Rock Stars Will Soon Buy Malt-O-Meal Just Like The Rest Of Us

Kate Richardson | September 24, 2008 2:00 am

With all the endless chatter surrounding the record industry’s slow-motion apocalypse–downloading, business models, livestock, etc.–it’s refreshing to read someone who makes a salient point. Tim Whitwell, writing in Word, puts aside tiresome ethics-of-illegal-downloading arguments and simply considers the concrete financial future of rock stars in this new era, and what they might soon have in common with the upper-middle class.

I grew up assuming that anyone on tv was mind-bogglingly rich. It’s a common enough mistake that I share with the cast of Big Brother. Sometimes, it’s true. Some pop stars are very, very rich. Jay-Z’s various businesses have earned him $1bn. Former Beatles are on £500 million each. The members of Coldplay are worth £30m each. Even Craig David is sitting on £10m.

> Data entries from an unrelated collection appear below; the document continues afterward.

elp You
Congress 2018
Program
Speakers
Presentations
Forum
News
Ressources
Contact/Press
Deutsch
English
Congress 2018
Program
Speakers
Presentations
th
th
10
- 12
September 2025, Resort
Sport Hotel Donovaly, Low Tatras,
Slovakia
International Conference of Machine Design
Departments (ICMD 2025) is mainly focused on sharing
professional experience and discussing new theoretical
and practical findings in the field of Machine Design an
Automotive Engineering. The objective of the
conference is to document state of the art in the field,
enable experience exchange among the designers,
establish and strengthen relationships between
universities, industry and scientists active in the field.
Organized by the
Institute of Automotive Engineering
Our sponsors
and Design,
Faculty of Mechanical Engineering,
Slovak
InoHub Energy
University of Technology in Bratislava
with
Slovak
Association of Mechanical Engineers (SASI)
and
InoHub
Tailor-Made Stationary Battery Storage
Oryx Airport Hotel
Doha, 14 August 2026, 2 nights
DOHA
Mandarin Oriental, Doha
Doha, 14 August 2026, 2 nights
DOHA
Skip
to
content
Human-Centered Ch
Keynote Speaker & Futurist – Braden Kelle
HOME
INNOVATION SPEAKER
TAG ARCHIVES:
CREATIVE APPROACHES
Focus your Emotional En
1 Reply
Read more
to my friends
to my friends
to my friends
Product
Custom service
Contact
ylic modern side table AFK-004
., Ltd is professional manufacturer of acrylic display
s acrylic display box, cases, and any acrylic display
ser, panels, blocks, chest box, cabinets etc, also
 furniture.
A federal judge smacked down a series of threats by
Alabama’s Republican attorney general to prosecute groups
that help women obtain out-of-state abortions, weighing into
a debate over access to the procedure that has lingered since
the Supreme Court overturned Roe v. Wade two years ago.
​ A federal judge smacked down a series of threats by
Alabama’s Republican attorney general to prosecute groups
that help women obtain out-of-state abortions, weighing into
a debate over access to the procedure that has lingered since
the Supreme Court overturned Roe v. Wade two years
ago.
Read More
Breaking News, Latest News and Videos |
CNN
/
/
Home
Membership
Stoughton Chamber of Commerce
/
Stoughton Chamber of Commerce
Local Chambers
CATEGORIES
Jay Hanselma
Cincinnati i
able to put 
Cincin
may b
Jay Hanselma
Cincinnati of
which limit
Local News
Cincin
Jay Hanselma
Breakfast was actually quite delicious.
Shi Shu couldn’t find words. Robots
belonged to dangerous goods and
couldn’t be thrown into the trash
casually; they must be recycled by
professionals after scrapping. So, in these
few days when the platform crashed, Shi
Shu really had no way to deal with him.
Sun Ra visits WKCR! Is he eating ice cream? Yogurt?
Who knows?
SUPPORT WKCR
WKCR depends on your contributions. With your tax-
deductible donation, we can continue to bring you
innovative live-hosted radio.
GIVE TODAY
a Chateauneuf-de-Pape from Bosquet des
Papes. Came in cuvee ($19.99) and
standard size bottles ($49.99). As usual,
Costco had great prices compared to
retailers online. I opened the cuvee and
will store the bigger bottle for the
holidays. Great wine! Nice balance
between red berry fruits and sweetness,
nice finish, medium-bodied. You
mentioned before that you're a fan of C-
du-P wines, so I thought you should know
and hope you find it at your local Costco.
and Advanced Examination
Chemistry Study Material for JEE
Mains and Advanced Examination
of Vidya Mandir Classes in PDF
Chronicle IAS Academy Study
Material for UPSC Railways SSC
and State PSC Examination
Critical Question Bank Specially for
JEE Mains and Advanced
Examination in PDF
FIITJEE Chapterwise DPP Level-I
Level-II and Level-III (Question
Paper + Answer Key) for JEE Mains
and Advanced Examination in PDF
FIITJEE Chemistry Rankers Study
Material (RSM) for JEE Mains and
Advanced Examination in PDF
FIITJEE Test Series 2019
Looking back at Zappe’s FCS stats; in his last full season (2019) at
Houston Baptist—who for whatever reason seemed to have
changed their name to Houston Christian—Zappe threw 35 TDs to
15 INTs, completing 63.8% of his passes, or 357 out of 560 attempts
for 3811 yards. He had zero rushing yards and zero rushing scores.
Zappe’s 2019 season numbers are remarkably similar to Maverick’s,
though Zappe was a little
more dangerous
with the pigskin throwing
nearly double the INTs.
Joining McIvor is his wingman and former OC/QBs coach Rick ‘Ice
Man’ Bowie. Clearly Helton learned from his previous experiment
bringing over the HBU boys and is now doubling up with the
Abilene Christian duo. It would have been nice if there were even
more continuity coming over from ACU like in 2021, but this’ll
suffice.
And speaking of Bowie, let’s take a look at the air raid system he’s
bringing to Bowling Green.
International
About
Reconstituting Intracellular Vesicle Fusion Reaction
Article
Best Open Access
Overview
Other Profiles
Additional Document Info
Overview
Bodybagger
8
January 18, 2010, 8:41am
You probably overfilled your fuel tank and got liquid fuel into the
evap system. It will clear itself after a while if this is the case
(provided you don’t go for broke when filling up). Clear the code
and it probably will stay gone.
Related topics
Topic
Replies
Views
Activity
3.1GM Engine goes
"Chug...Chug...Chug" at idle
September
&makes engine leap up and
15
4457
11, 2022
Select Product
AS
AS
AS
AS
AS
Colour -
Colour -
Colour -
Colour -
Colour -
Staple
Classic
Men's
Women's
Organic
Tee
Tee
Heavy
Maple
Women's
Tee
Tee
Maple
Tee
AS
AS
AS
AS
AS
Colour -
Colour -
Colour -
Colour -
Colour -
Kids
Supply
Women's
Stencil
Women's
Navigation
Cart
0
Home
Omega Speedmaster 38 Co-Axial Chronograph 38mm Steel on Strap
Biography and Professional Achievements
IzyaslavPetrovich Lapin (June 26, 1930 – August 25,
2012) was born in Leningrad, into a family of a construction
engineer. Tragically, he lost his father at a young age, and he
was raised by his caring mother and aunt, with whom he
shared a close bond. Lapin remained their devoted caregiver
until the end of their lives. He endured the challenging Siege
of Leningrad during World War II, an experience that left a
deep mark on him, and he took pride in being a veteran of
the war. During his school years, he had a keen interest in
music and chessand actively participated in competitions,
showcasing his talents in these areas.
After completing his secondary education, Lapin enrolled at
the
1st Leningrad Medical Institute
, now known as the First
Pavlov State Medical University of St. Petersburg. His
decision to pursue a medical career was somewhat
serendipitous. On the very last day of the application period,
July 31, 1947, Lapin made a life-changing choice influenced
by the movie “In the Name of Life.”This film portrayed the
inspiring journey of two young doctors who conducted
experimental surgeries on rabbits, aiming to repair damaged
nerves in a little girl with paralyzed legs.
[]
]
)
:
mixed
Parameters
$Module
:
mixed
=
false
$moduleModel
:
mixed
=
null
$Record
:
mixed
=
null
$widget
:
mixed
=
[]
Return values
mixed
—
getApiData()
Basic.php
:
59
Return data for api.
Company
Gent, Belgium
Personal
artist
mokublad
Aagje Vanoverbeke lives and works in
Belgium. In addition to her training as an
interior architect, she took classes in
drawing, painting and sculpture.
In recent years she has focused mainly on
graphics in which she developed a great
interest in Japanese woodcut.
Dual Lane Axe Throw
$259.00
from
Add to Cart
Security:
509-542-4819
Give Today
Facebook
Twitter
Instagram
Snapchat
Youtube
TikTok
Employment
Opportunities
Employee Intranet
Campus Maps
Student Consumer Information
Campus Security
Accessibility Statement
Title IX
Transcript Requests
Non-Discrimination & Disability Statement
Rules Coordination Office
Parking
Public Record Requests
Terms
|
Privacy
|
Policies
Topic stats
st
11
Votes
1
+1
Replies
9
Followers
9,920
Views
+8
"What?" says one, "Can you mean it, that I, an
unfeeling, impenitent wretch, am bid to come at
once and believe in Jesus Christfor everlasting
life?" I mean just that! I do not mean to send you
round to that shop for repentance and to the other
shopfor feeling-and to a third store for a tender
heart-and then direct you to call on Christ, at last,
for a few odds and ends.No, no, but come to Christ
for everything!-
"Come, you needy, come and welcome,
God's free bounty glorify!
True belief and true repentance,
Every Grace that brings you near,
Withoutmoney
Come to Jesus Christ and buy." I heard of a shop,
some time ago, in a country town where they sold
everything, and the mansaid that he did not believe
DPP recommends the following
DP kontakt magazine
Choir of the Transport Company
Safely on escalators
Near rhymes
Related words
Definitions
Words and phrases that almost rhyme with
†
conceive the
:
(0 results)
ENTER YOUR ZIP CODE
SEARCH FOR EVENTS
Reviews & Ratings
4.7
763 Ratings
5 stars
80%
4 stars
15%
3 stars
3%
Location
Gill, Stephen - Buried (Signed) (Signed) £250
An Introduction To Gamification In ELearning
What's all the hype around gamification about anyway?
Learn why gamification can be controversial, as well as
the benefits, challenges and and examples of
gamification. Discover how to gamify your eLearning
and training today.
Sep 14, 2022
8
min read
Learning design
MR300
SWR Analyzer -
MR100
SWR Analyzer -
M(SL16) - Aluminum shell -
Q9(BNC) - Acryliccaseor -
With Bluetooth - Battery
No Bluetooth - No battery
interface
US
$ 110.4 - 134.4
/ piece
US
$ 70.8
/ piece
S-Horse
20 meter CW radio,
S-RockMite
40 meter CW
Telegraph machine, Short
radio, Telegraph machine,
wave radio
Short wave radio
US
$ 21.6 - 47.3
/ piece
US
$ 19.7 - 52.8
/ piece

I don’t think it’s going to last. Why should a musician who sells one million albums a year be paid so much more than the editor of a national newspaper that sells one billion copies a year? In ten years’ time, maybe five, being a pop star will be a profitable profession. Like being a barrister or a consultant. But not like being a juice carton magnate.

This isn’t a moral or cultural opinion. Gary Glitter can earn £50,000 a year on royalties accrued every time Rock & Roll (Part 2) is played at an NFL game. So what? All that tells us is that he was lucky enough to be part of the never-to-be-repeated phenomenon that was The Music Industry of the Latter Years of the 20th Century.

I immediately trust him because of his droll Big Brother quip. And, to answer his question: most people don’t usually want to be/have sex with newspaper editors, and will not pay money to consume their image.

Not surprisingly, times were good. Vinyl records were cheap to manufacture but hard to copy. Recording studios were vastly expensive to hire, so musicians were dependent on the industry to get records made. Most of all, as internet marketeer Seth Godin reminded executives at Columbia Records last year, people didn’t like pop stars, they loved them. It seemed natural that pop stars should be rich. And they were.

Now, all that is gone, washed away by the digital tide. The great, profit-hyping discovery that was the CD – we can get everyone to buy their record collection all over again, for twice the price! – proved in the long run to be the industry’s nemesis. Too late, the labels realised that in fact they had been flogging infinitely duplicable digital masters to the public. And nobody ever got rich selling something expensive that you can get for free.

I do take issue with the “people don’t love pop stars anymore” argument (exhibit A). If anything, people (especially young people) love musicians more than ever because they have so much access to them. Unfortunately (for the musicians, at least) this modern idol worship is as free as it is instantly accessible.

Internet clever person Kevin Kelly has written a great essay called 1,000 True Fans. He sets out how a musician (or writer, or artist) should be able to make a comfortable living (say $100,000 a year) if they can offer sufficiently enticing products to a sufficient number of true fans. His maths are fuzzy but his basic argument is sound. It’s no longer enough to have two million people like your song, buy the single and earn you a house. They’ll just download it, and you won’t see a penny. Instead, you need a deeper relationship with fewer people.

By “deeper relationship” he means “a really good merch table.”

What will it look like from the rock star’s end of the telescope? In fairness, most working musicians in rock and roll’s Premiership, if not its Big Four, have accepted that the days of driving Rolls-Royces into private pools are long gone. In the 1970s, Elton, Led Zep and the Stones set the standard of rock star ostentation that is now of use only to filmmakers and potboiler novelists. Today’s famous musicians work harder and are paid less, and in the future it’ll only get worse. A rock star used to be a demigod who bathed in money each morning. In the future, they’ll look with envy on Java programmers or hedge fund managers.

That may be a tad drastic, but not far off from the truth. (Although one hopes that they’ll see a better fate than the one possibly faced by hedge fund managers.) On the one hand, it’s kind of interesting in a nice way to see the “rock star” ideal deflated a bit–there’s no real reason why someone who can write a good pop song should have the right to extravagant conspicuous consumption. On the other hand, what is the rock illusion going to consist of if it can’t be at least partially defined by the shorthand term “cool”? The most successful rock stars around right now are Nickelback–they even sell records!–but they don’t come close to the idea of 1970s-era rock cool by any stretch of the imagination.

Musicians may finally be learning their place, but the world will definitely lose something as a result.